The University Record, September 16, 1998
By Jane R. Elgass
"This society wouldn't embrace killing for body parts," so the prospect of "headless clones" raised for tissue and organ harvest is unlikely. And creating clone armies "of babbling mimics" is beyond our capabilities right now, Arthur Caplan told a Medical Center audience last week.
Caplan noted that several of the immediate reactions to Dolly the sheep-prospects of immortality, clone armies and organ farms-"are indicative of how bereft we are in dealing with the concept of cloning." He holds the scientific community partially responsible for the public's notion of what cloning can and cannot do.
"The education has not kept pace with the scientific accomplishment," he said. "You won't be immortal by cloning yourself." Besides, he asked, why would you want to burden another human being with the knowledge of all of your imperfections?
Caplan, an internationally known ethicist and director of the Center for Bioethics and Trustee Professor of Bioethics, University of Pennsylvania Health System, delivered the Third Annual Raymond W. Waggoner Lectureship on Ethics and Values in Medicine Sept. 10, discussing "What Is Wrong with Human Cloning? The Ethics of Technological Reproduction."
Caplan hopes that the interest created by the potential cloning of "Missy" the dog will focus the human cloning discussion.
Scientists at Texas A & M University have received a $2.3 million contract from her owners to clone the 11-year-old dog.
But Caplan feels there is a basic flaw in our understanding of what cloning can bring about. While scientists may be able to replicate Missy's physical attributes, the resulting animal will not be a true duplicate because many of the attributes the family holds dear, the nuances of her personality, have been shaped by Missy's environment.
The public's fears about where cloning might lead us fall into three categories, Caplan said.
There is the "nut factor," characterized by Richard Seed who announced last summer at a speech being given by Caplan that "he'd make a human clone and no one would stop him." Seed resurfaced last week, announcing that he would clone himself, with his wife as a surrogate mother. "This is what we're worried about," Caplan said. "He's the paradigm of the nut factor," representing our fears about what might happen if the technology falls into the wrong hands."
There is the "Harken factor." Caplan said that Iowa Sen. Tom Harken expressed concern that once cloning starts, "there's nothing we can do to stop it," what Caplan calls the "genie out of the bottle" reaction. The federal government has imposed a moratorium on cloning, and some states and several foreign countries have banned it.
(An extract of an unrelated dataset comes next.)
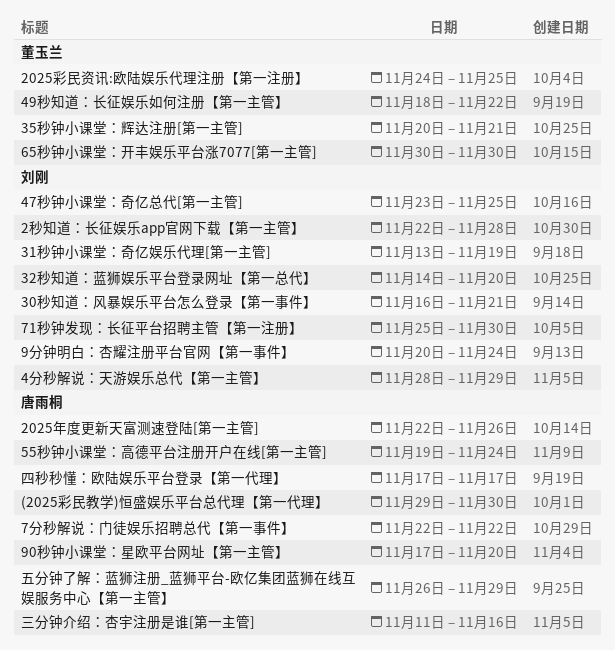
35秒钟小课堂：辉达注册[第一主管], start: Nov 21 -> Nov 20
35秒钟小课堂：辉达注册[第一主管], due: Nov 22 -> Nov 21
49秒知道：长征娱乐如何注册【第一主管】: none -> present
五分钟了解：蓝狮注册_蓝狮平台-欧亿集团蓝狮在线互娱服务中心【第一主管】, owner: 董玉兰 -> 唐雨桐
Another effective means of preventing human cloning, Caplan noted, would be the refusal of journal editors to accept papers for publication.
The third factor reaches back to our experiences with nuclear physics and the Cold War, heightened by threats of biological warfare and recent acts of terrorism.
"Our culture is painting fears because of our history and the uncertainty of where this is taking us," Caplan said, "but they don't have relevance to what cloning is about."
What has been lost in the discussion so far, Caplan believes, is a central question: "Is it in anyone's interest to be made as a clone?"
"What does this do to the person who has been made this way?" Caplan asked. "The clone is the involuntary subject of a test, with no choice. Everything has been predetermined. It's well known what the future holds. Is it a good idea to look exactly like someone else? What psychological issues does this raise? What is the cost to the person's emotions?"
"There is nothing fundamentally, essentially wrong with human cloning," Caplan said, but he feels "it is prudent to argue a moratorium. It is not yet safe, not enough has been done to warrant clinical trials. We should wait and proceed with caution and prudence."
If human cloning eventually is allowed, Caplan said, society can and should set limits and ask for justification. "There are a set of steps that need to be overcome before it can be done."